Every year I choose one word to keep close to my heart throughout the year.  This year my word is ‘COMPLETE,’ and I literally keep it close to my heart by wearing it on a special necklace.  I have a tradition of getting a one word necklace each year with my ‘word’ on it from our dear  Krafty Kash, and it is always so special to me.

Let me tell you why I chose the word ‘COMPLETE.’

Almost 1 year ago I was at a conference called Refresh My Heart that was put on here in Nebraska by my friend Lelia Chealey.  I was  looking forward to the retreat for so many reasons.  My sweet pink sister Karen, whom I met through this blog, was coming all the way from California to be with me and attend the retreat. She was there to support, for I was speaking on “How To Fully Live While Facing Death.”  I am a two-time cancer survivor, one whose chances of living a long life has been cut short by cancer.

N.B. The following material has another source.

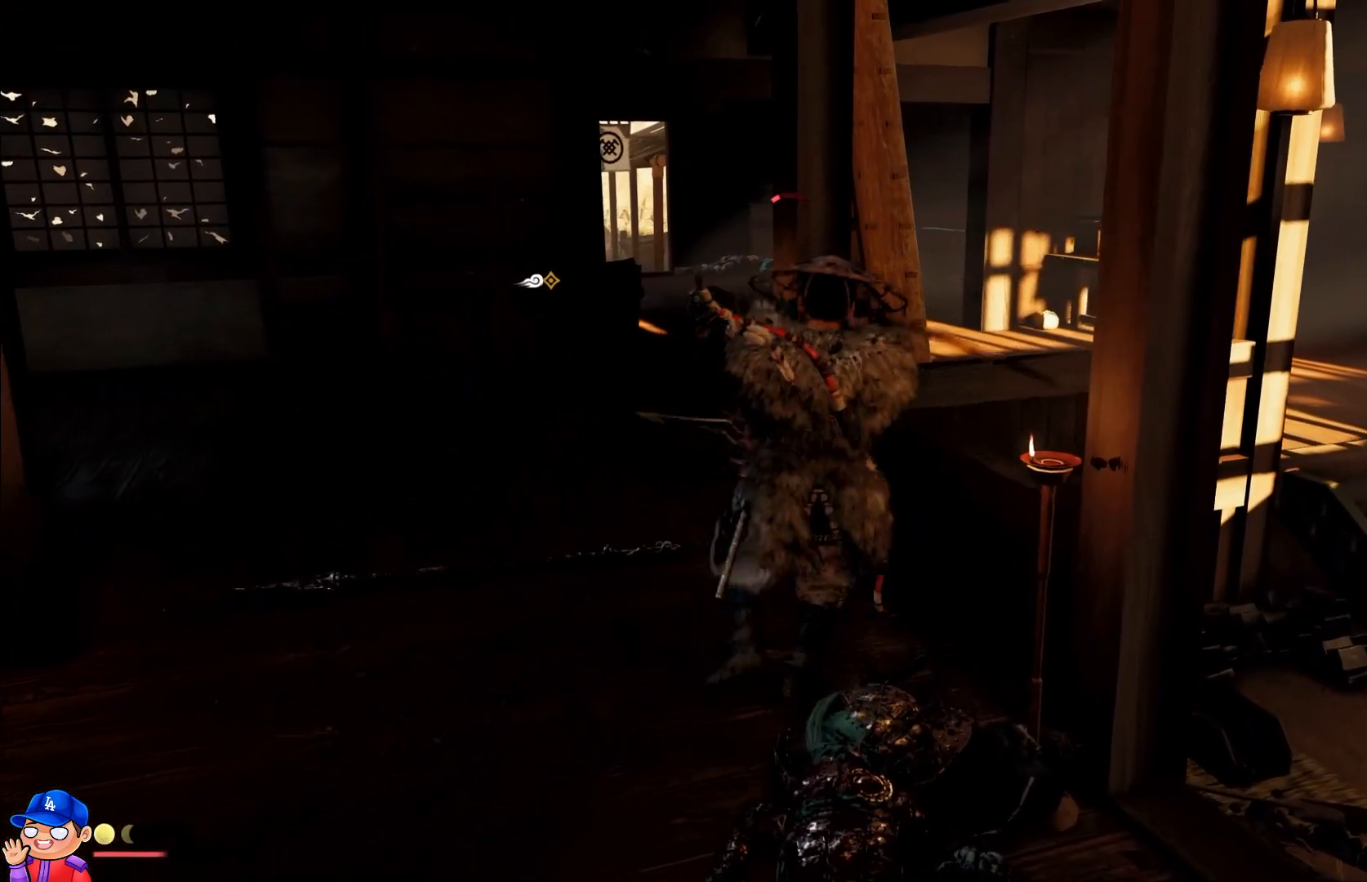
{"buttons": ["SQUARE"], "left_stick": "center", "right_stick": "center", "events": [[33, "SQUARE", "down"], [133, "SQUARE", "up"], [233, "SQUARE", "down"], [333, "SQUARE", "up"], [433, "SQUARE", "down"]]}
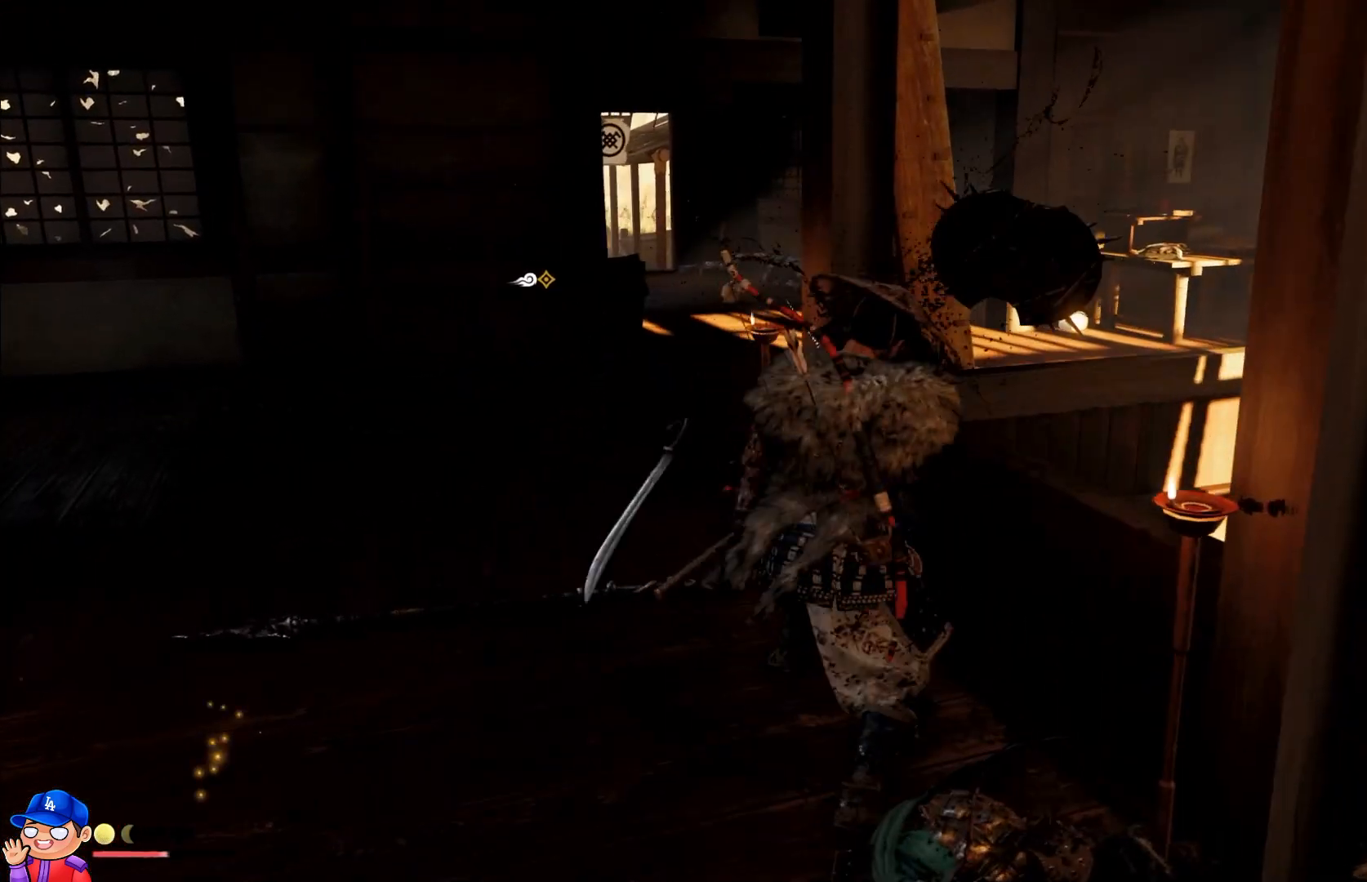
{"buttons": [], "left_stick": "down-left", "right_stick": "right", "events": [[50, "SQUARE", "up"], [433, "left_stick", "down-left"], [450, "right_stick", "right"]]}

When we arrived to the conference, at the sign in table there were tiny little boxes that had each of our names on them. We were to carry them with us and NOT to open them until we were told. The anticipation was super fun and I wondered what was in the box…

…I’m writing about my one word choice from last year over at Krafty Kash today. Join me for the rest of the story of how I am living ‘complete’ & to see how the necklace looks on me over there?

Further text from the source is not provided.